Как и что можно было ей возразить? Или хотя бы ответить? Я не находил ни вразумительного возражения, ни подходящего ответа и молчал. И хотя все то, о чем я только что узнал от нее, являлось чем-то исключительным, как говорится, для обыденной жизни не типичным, не характерным, но я внутренне соглашался с Таисией: да, ничего не скажешь, по-своему она была права. И меня радовало, что даже то немногое, о чем она успела поведать мне, раскрывало ее внутреннюю сущность, ее душевную красоту, которой она, как бы взамен недостающей красоты внешней, была так щедро одарена от природы. Я верил, что именно вот такая, как Таисия Кучеренкова, умеет любить большой и сильной любовью и что можно по-настоящему полюбить и ее, и полюбить так, как любит ее тот женатый мужчина, кто является отцом Юрия.
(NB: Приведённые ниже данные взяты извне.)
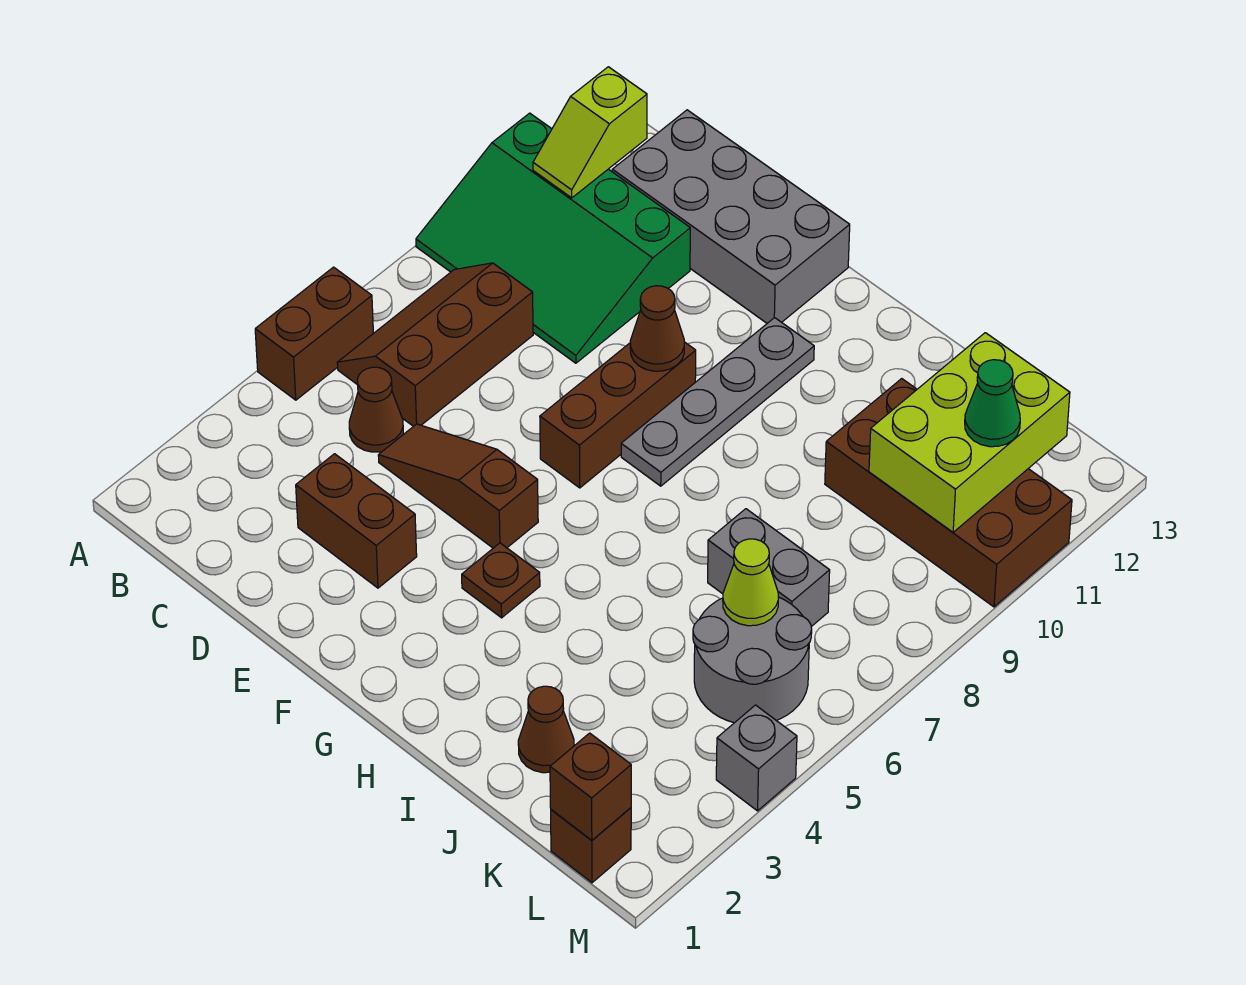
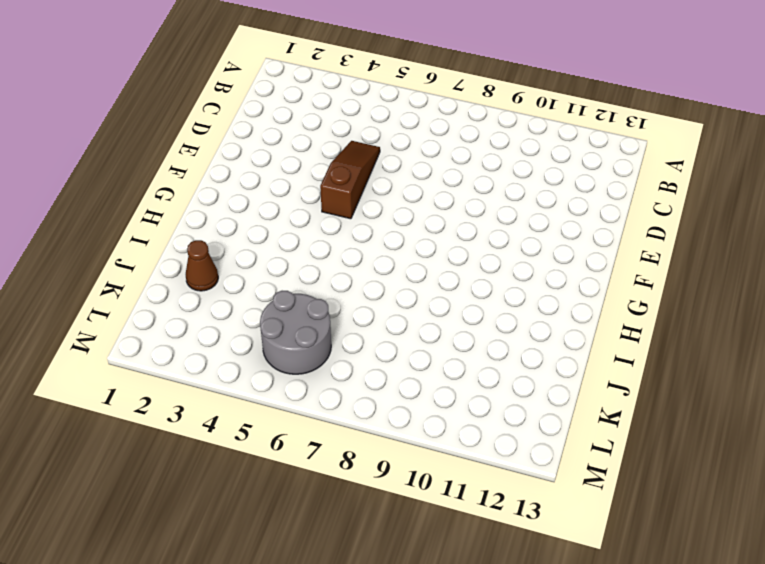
none -> brown brick A5:A6 level 1
none -> green slope A9:D11 level 1 top 11
none -> brown slope B6:C8 level 1 top C

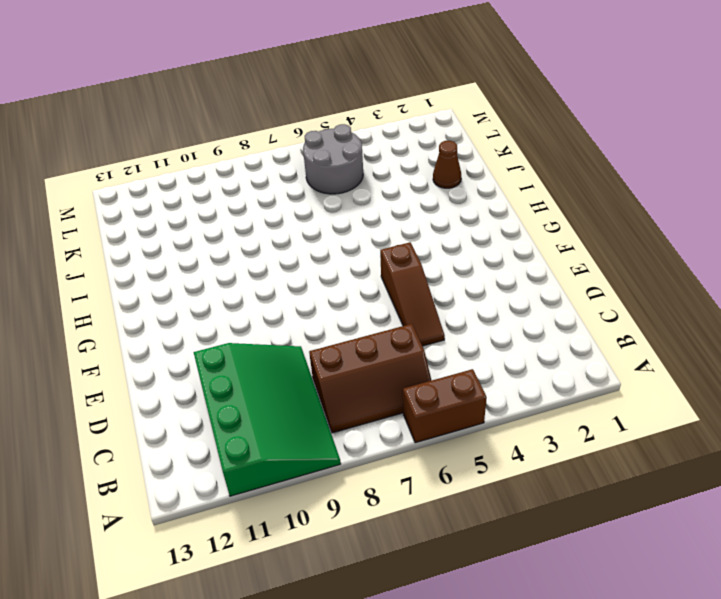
none -> brown cone C5 level 1
none -> grey brick C12:F13 level 1
none -> brown brick D3:E3 level 1

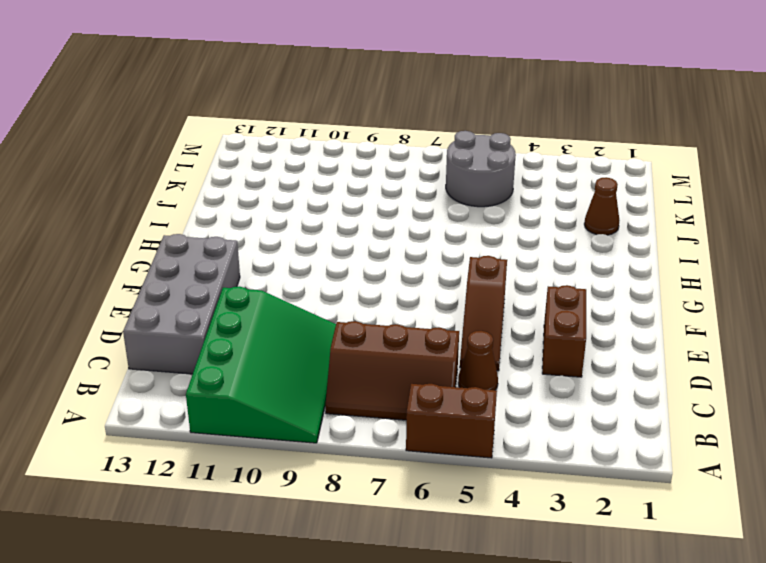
none -> brown brick F7:F9 level 1
none -> brown plate G4 level 1
none -> grey plate G8:G11 level 1

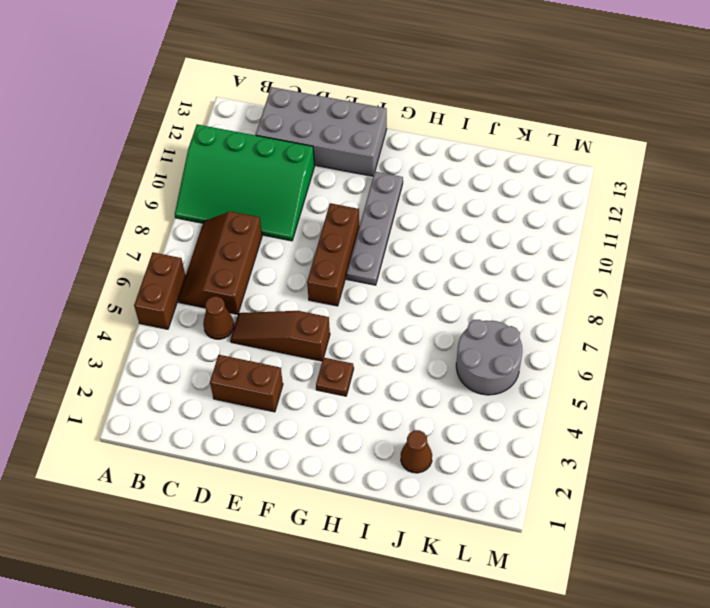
none -> grey brick J7:K7 level 1
none -> brown brick J10:M11 level 1
none -> brown brick L1 level 1

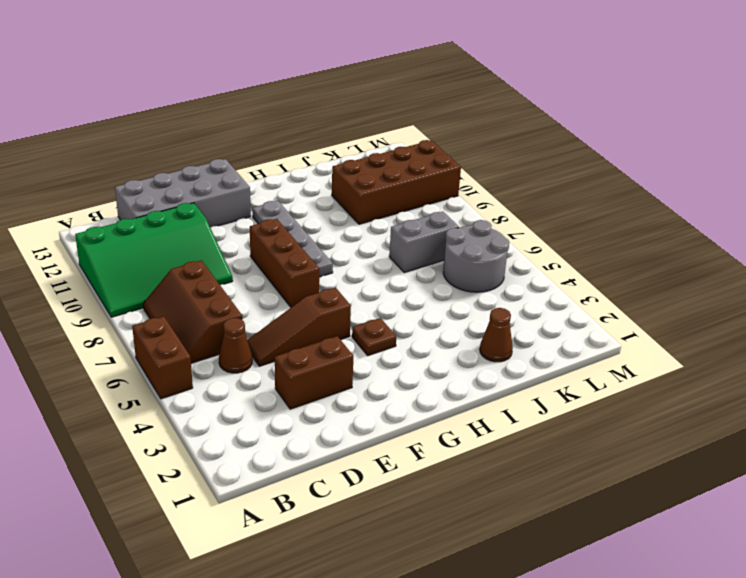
none -> brown brick L1 level 1
none -> grey brick M4 level 1
none -> lime slope B11:B12 level 2 top 12

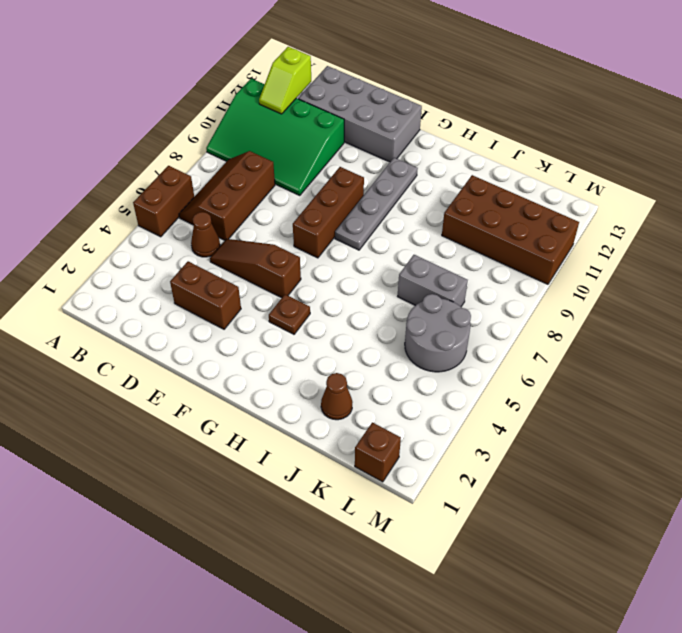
none -> grey brick M4 level 1
none -> brown cone F9 level 2
none -> lime cone K6 level 2

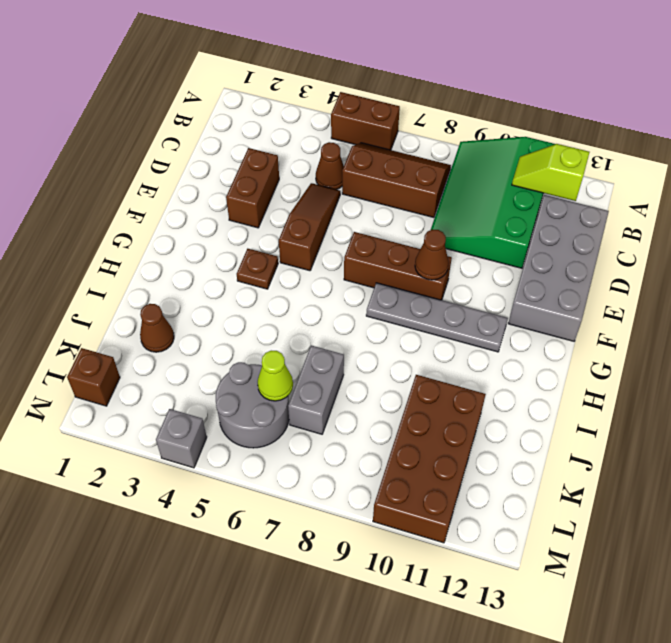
none -> lime brick K10:L12 level 2
none -> brown brick L1 level 2
none -> green cone L11 level 3

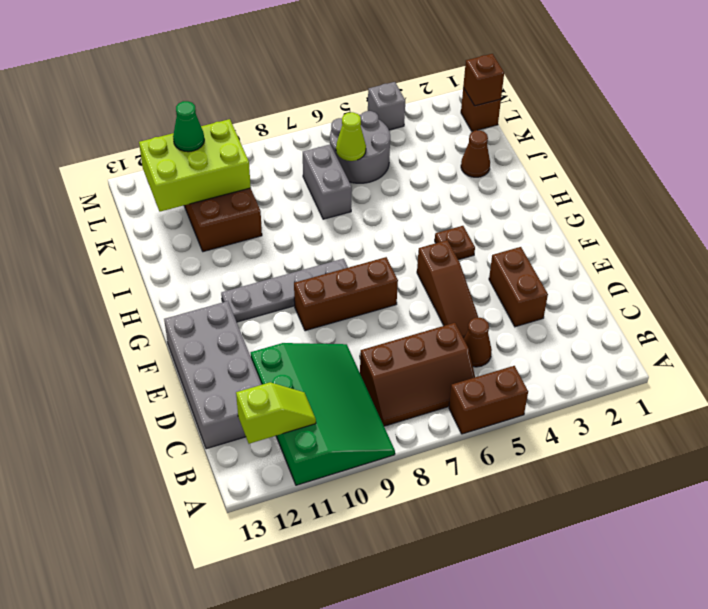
none -> brown cone F9 level 2

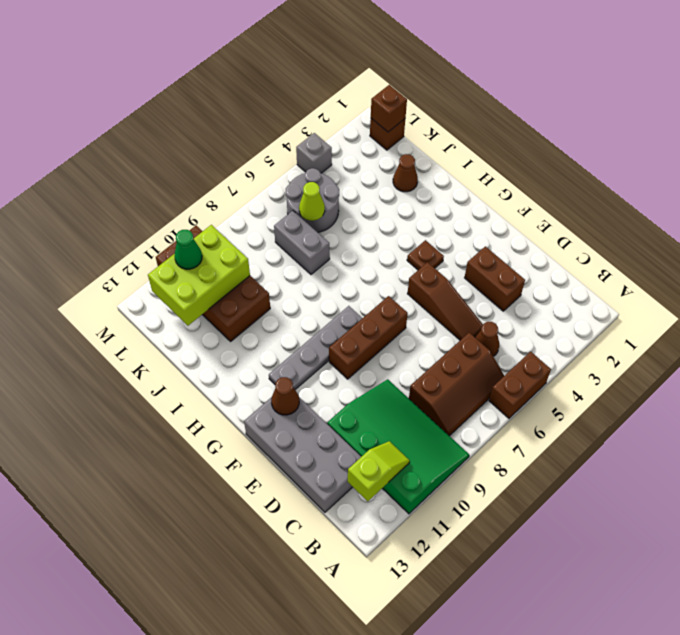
brown cone F12 level 2 -> brown cone F9 level 2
Как это нередко со мной случалось, во мне проснулась любознательность журналиста. Мне захотелось узнать, что же моя сестренка записала в свои ученические тетрадки, которые хранила в ящике стола, под замком. Я заговорил осторожно, исподволь. Таисия молча слушала меня, и по тому, с каким удивлением посматривала на меня, было видно, что она никак не ждала от меня такой осведомленности.
— Странно и непонятно, — сказала она, сердито глядя на меня. — Откуда тебе известно об этих тетрадках?